____ Provided records
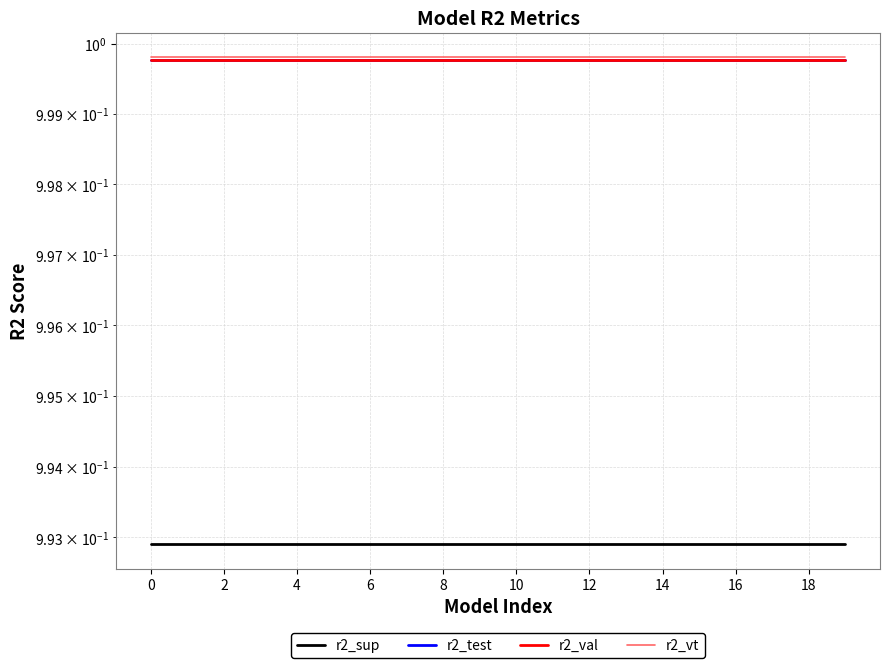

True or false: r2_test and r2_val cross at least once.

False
________
____ Provided records
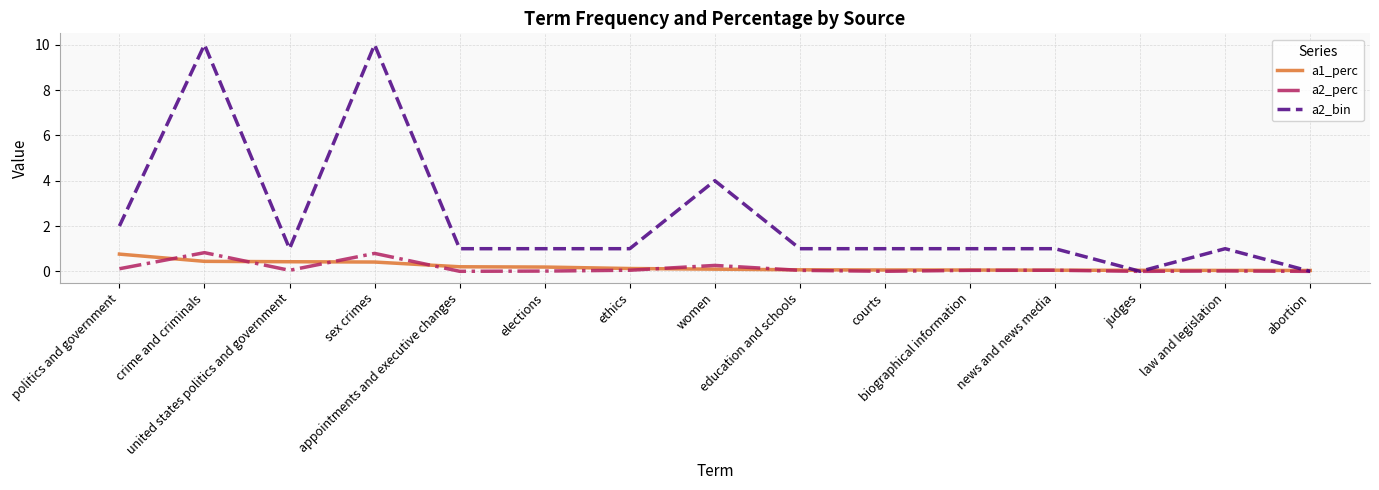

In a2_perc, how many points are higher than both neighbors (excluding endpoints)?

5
________
____ Provided records
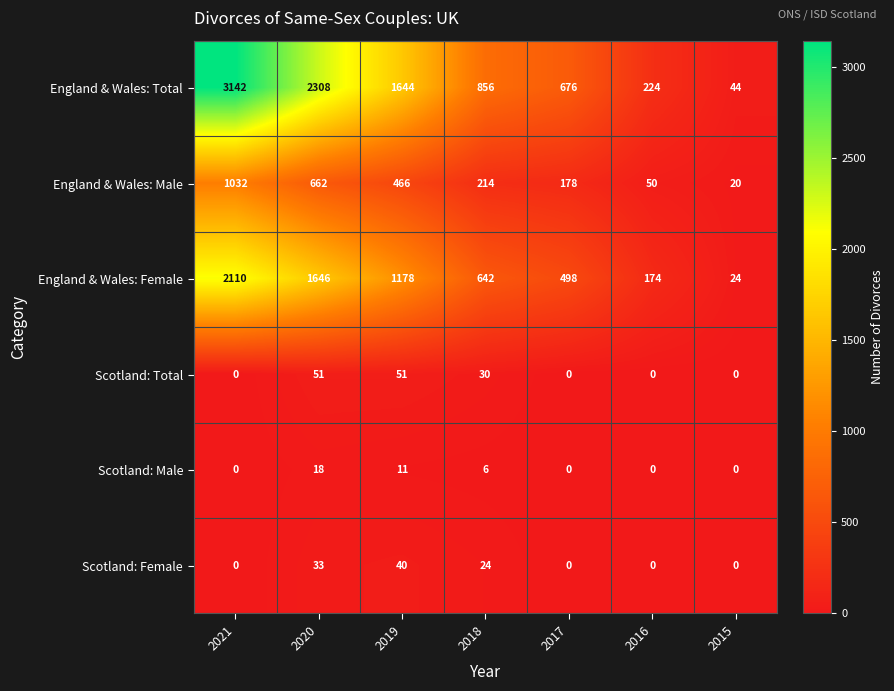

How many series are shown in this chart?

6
________
[Task to complete]:
Please pull out each line above that contains the word "many".

[Task result]:
In a2_perc, how many points are higher than both neighbors (excluding endpoints)?
How many series are shown in this chart?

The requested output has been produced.